At the same time, the guidance from ASC 842 and IFRS 16 offers several options for your lease accounting process. In fact, on February 15, 2023, FASB met and released their Tentative Board Decisions Common Control Arrangements to assist in your election of particular policies and controls. Many of these options can also have long-lasting effects. Only well-defined policies and controls ensure things are done by the book without negatively affecting your financial statements. Auditors love seeing well-documented procedures because these processes illustrate why you chose certain guidance and help the auditor understand those choices.
So, how do you choose the right controls for your new lease accounting process?
Building Your Lease Accounting Process Team
When you begin updating your policies and controls, you might be a bit surprised by the scope of the undertaking — it’s a rather large project involving multiple departments in your company. Like any project of this size, it requires planning, allocation of resources, pre-planned timelines, and project milestones.
Identify each department and group in your business that these changes affect. In other words: identify all the groups with leases that have managers with purchasing or contracting authority. As you make your list, you’ll likely find most departments have leases and this type of authority:
- If your company manufactures products, you are likely to lease production equipment.
- If your sales team has to travel, several leased vehicles are probably attributed to the business.
- Your IT department might lease servers and network equipment.
These individuals need to understand how leases now fit into and affect the company’s bottom line, so create a small team. This team plays a part in making sure your lease controls are effective and accurate with the Accounting Standards Codification accounting principals.
Choose representatives from each group to serve as ambassadors. They’ll offer insights from their departments and help others to learn the new lease accounting policies and controls to use going forward.
And of course, the final milestone for your project will be the full implementation of new controls, policies, and procedures for your company’s lease accounting process. A lot of discussion and decision-making happens between the first milestone and the last. Here’s a look at some things to consider.
Centralize Your Lease Information
If teams are to work together on lease controls, all lease data should be in a central location. With information spread across multiple sources, it can be difficult to know what’s accurate and what isn’t.

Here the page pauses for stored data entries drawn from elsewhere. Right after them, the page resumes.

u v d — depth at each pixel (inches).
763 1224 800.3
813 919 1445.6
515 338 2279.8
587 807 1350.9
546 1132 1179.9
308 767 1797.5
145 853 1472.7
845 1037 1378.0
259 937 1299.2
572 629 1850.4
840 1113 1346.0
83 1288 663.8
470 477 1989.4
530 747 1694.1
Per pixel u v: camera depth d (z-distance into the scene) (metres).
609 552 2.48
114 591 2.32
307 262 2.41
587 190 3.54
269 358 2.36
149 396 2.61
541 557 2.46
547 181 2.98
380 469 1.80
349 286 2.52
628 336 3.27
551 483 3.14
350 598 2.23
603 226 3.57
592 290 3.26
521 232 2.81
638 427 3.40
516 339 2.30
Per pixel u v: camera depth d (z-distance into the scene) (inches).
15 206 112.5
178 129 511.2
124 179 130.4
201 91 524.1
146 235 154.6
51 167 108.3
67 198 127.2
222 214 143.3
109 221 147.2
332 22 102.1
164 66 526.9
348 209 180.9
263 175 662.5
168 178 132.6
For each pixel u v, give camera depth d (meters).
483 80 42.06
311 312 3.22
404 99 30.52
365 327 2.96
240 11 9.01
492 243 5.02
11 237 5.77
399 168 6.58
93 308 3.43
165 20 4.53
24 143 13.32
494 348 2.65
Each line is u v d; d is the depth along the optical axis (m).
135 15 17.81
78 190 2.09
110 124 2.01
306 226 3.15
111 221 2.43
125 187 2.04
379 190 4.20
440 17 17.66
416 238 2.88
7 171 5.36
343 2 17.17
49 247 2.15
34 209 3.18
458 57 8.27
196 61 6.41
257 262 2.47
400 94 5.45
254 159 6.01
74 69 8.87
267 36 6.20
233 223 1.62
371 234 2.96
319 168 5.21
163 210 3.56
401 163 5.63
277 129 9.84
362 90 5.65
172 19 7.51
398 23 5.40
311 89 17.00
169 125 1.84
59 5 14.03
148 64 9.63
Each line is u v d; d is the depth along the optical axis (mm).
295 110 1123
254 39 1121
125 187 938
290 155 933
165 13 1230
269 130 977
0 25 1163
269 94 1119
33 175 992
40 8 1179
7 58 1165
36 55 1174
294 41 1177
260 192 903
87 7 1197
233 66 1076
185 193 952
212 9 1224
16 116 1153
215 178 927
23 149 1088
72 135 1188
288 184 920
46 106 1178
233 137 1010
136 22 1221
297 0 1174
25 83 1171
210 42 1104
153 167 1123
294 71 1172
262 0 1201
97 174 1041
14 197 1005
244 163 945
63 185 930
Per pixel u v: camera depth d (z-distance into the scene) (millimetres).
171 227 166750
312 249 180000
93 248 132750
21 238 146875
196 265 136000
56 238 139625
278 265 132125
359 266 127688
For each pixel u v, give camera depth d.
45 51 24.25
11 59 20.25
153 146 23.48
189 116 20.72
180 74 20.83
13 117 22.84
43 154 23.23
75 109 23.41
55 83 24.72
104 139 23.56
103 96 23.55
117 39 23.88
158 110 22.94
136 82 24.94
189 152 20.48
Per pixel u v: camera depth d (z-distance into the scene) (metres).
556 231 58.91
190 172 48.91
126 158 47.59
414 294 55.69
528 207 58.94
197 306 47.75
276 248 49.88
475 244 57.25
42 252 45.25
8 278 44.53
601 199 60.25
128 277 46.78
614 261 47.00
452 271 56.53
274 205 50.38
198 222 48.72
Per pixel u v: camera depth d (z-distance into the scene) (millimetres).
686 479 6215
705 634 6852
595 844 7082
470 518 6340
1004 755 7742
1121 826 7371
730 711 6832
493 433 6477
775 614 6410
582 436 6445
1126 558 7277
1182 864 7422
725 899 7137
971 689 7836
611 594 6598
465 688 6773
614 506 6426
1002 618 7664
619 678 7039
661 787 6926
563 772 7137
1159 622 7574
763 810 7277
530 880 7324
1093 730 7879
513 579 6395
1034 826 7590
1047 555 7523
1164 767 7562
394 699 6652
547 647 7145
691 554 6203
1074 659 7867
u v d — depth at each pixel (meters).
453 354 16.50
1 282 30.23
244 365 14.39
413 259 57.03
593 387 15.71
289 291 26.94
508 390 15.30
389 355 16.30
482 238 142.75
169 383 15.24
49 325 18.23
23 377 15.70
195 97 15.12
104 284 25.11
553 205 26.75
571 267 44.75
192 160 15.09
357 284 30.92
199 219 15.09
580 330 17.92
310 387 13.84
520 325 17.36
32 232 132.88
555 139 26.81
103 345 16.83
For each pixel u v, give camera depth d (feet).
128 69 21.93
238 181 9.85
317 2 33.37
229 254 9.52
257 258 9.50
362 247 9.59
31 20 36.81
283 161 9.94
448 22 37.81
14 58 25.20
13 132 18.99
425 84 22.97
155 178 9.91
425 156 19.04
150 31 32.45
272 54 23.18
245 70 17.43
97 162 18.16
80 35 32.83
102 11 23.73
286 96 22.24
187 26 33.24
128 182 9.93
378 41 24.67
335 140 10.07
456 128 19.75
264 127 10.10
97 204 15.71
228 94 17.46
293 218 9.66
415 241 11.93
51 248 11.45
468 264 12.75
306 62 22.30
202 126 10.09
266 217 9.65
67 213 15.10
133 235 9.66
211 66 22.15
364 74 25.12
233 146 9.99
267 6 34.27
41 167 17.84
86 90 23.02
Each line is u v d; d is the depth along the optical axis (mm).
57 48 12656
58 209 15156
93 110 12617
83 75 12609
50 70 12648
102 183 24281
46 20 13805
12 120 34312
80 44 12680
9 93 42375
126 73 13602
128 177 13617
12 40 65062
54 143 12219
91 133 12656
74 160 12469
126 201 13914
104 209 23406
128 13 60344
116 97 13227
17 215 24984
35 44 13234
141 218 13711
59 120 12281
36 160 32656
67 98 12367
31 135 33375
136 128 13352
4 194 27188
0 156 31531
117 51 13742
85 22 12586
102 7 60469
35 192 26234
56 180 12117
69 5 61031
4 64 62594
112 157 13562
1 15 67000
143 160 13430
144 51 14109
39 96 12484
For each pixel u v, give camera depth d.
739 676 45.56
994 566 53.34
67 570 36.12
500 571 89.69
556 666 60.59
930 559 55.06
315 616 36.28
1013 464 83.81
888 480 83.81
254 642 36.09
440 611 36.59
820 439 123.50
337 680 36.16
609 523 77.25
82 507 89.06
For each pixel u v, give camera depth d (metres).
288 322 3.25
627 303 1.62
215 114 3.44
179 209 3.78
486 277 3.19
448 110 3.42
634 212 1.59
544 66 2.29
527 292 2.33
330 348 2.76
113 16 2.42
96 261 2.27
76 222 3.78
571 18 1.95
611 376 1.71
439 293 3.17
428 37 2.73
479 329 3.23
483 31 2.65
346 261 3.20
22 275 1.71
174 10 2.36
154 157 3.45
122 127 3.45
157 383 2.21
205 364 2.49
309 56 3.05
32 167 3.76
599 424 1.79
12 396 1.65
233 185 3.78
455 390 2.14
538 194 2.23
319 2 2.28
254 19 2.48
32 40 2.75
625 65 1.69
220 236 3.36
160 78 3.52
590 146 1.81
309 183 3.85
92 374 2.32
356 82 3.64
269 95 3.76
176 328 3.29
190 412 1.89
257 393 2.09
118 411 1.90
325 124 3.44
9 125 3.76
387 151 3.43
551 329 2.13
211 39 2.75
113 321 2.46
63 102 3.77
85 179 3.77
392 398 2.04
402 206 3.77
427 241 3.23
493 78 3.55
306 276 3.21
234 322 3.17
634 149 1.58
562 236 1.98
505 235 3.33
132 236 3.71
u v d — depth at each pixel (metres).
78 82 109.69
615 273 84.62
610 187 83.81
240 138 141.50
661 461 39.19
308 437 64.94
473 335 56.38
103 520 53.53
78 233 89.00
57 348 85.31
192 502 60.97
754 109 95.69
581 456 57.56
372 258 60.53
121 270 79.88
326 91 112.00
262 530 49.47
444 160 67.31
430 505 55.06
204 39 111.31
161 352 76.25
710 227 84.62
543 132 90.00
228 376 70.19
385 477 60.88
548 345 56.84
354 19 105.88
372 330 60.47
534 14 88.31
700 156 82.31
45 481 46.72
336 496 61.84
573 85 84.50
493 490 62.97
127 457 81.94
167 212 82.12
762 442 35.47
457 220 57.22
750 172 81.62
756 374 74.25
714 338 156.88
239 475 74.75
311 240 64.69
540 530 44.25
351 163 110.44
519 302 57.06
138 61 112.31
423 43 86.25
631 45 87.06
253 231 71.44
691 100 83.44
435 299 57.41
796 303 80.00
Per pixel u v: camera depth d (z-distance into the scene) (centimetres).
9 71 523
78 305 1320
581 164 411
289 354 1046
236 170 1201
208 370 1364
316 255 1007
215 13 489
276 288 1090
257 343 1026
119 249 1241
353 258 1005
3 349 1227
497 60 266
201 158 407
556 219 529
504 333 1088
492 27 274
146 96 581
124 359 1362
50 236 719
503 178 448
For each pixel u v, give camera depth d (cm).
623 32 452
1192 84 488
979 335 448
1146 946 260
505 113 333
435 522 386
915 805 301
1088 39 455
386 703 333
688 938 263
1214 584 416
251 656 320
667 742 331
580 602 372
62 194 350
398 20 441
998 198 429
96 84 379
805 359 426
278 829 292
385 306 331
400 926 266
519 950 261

Centralizing lease data is a goal because it records all decisions and changes made for auditors to review later. And lease accounting standards like ASC 842 and IFRS 16 encourage the practice of centralizing lease data.
The easiest way to do this is with a lease management platform. These software systems are designed from the ground up to centralize all lease data and management tasks. If you don’t currently have modern lease management software, your team’s first task is to review options and choose a system.
When all leased assets are managed in the same system, it’s easier to schedule payments, create journal entries, track lease history and prepare financial statement line items. It’s also much easier to enforce policies and controls within software.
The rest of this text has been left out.